Thursday, November 4, 2010

Does Telco Revenue Future Require Bandwidth QoS?

A new survey of U.S. communications and media executives by STL Partners offers a couple interesting insights. First, "telcos" are largely assumed to own mobile spectrum and networks.

That does not mean every entity can create a business case around mobility in a direct sense. Keep in mind that it is not simply telco executives who think this way, but significantly that media and content executives make the assumption.

Smaller providers might not be able to justify anything other than working with other mobile providers in one way or another. But tier-one providers virtually must be mobile providers, the survey suggests.

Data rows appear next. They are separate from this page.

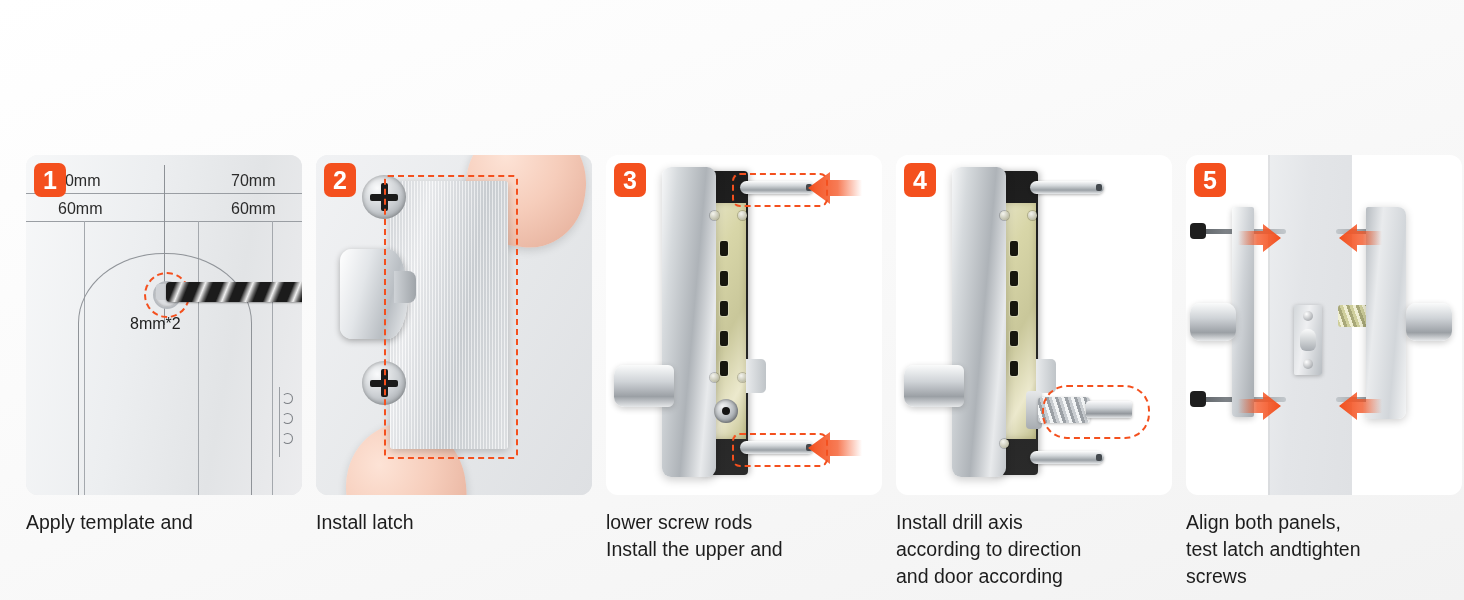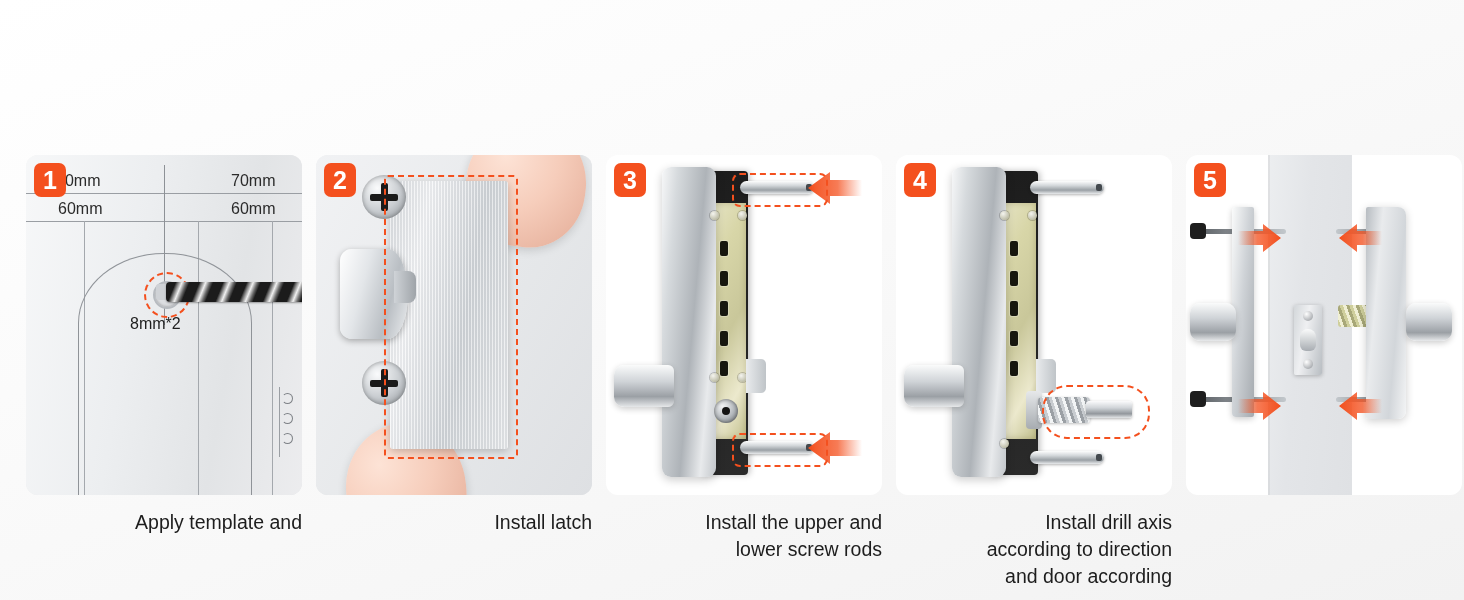"Apply template and" .caption { text-align: right -> left }
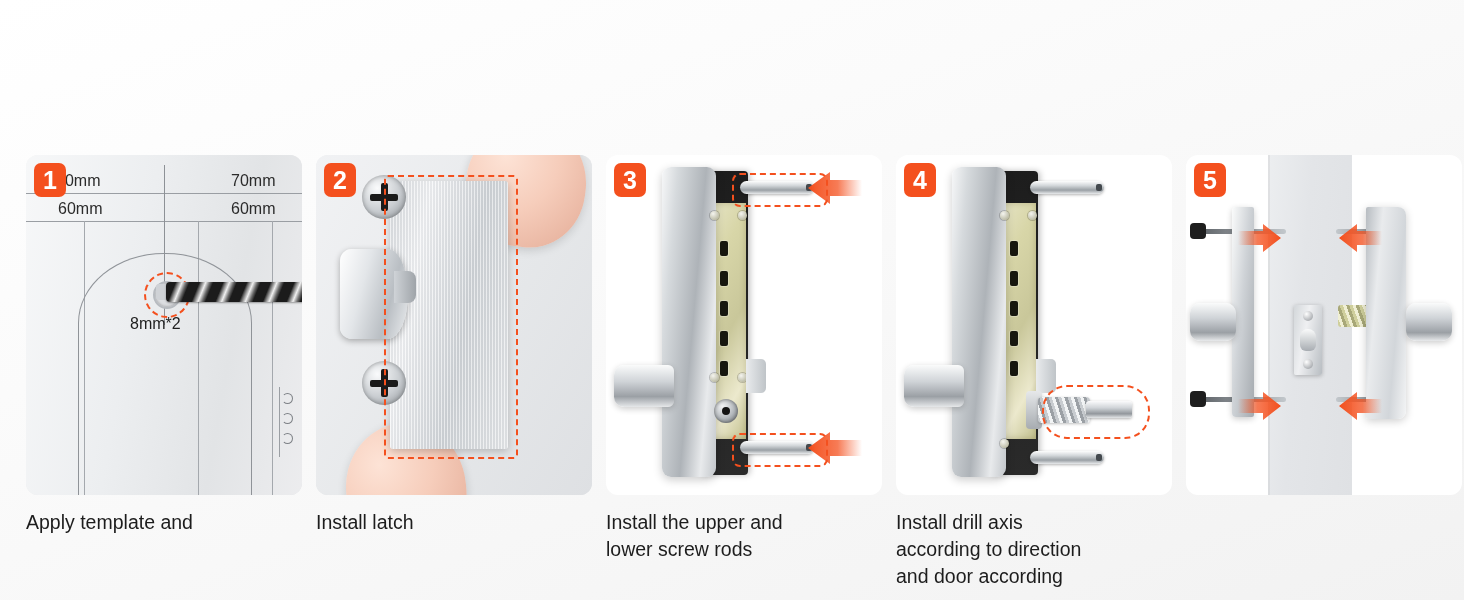"Align both panels," div.caption { html: none -> <div> <div>Align both panels,</div> <div>test latch andtighten</div> <div>screws</div> </div> }
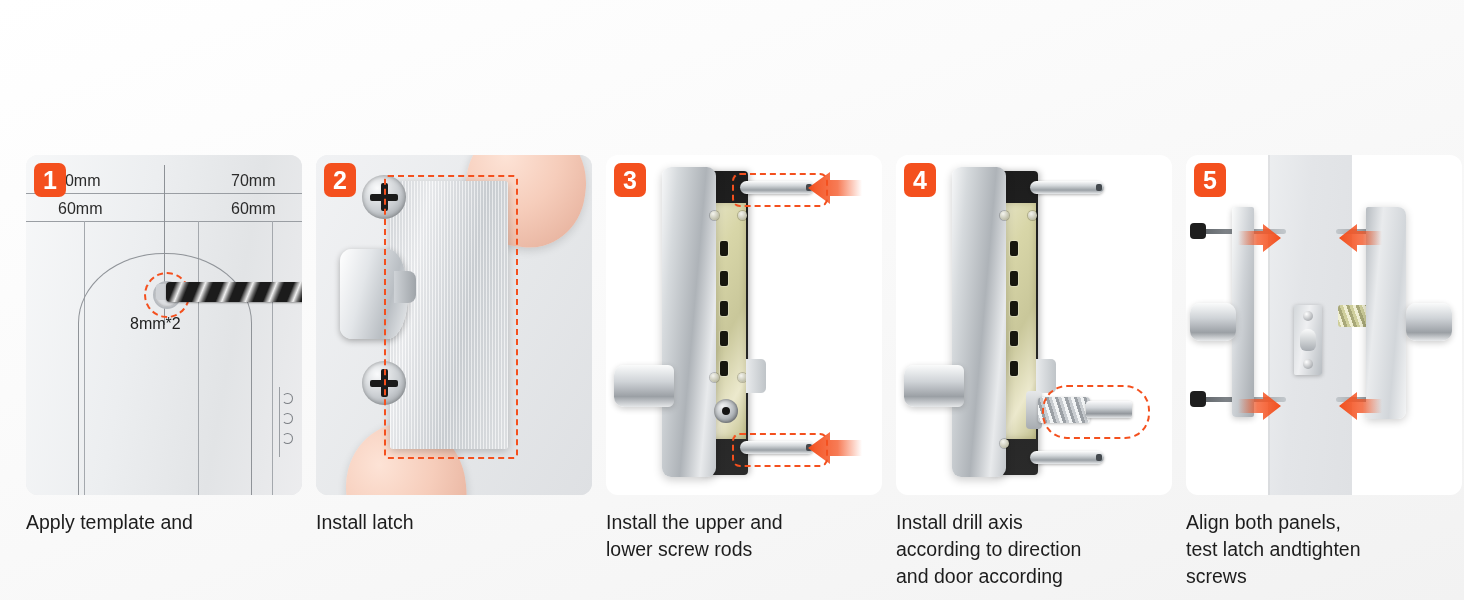"Install the upper and" div { order: before "lower screw rods" -> after "lower screw rods" }
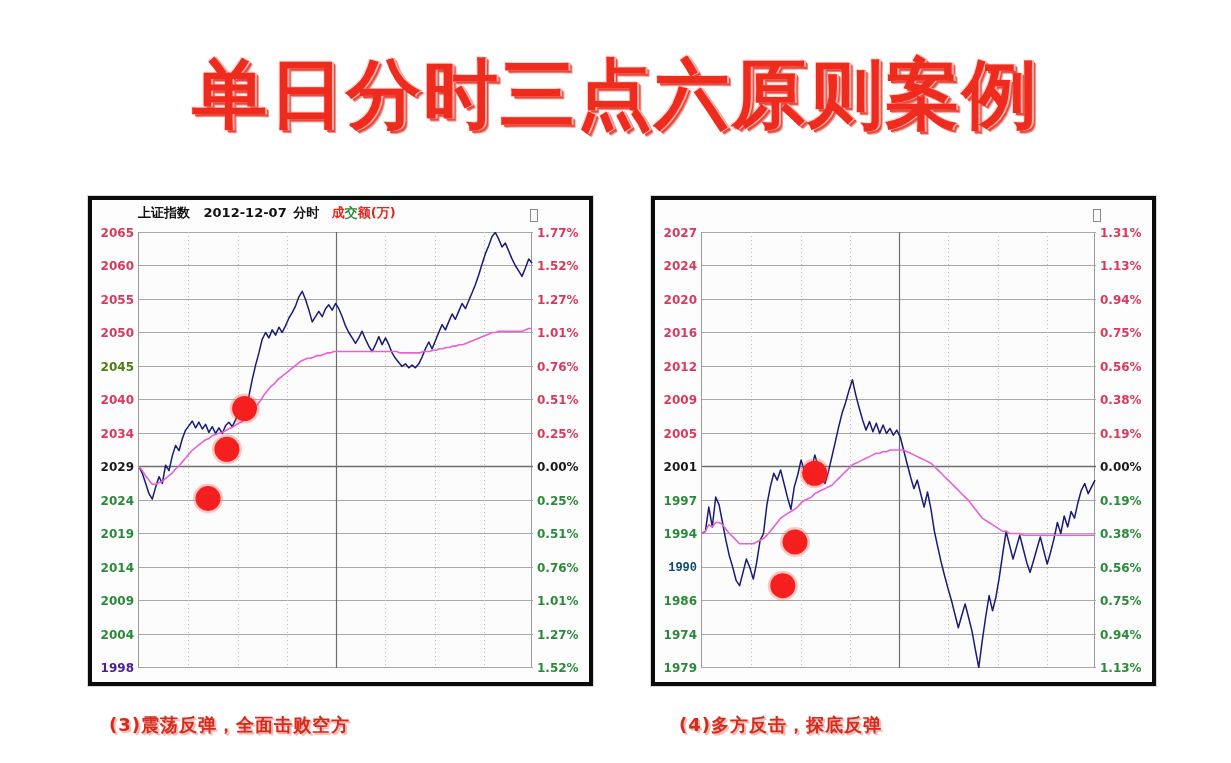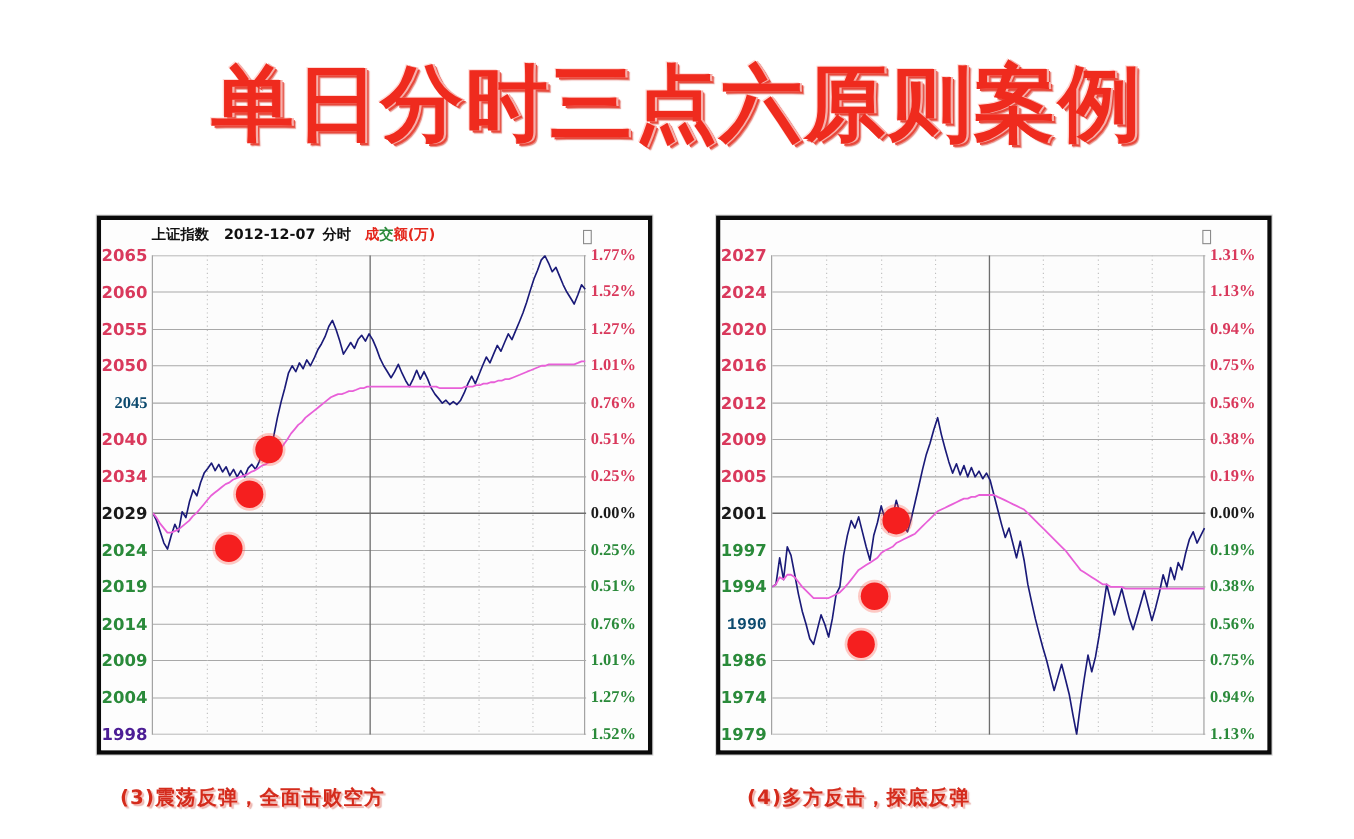"2065" .axis { font-size: 15px -> 12px }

Second, future strategies to increase broadband access revenues virtually require the absence of regulatory rules that ban packet priorities and quality of service mechanisms. About 27 percent of respondents believe that telcos must find new revenue sources as a way of improving the economics of the broadband access business. More than 25 percent say more-efficient networks also are required.

Nearly a quarter of the 120 respondents also believe that one of the buest ways to create new revenue streams is to "charge upstream players for value-added services." Aside from building content delivery networks, it is difficult to envision how mobile service providers and fixed-access networks could add value directly to the access product without having the ability to prioritize traffic.

There are, of course, other potential ways to leverage customer relationships, customer data or billing capabilities in ways that partners might find useful. Still, a strict network neutrality regime would severely crimp the ability to add value in the basic access product.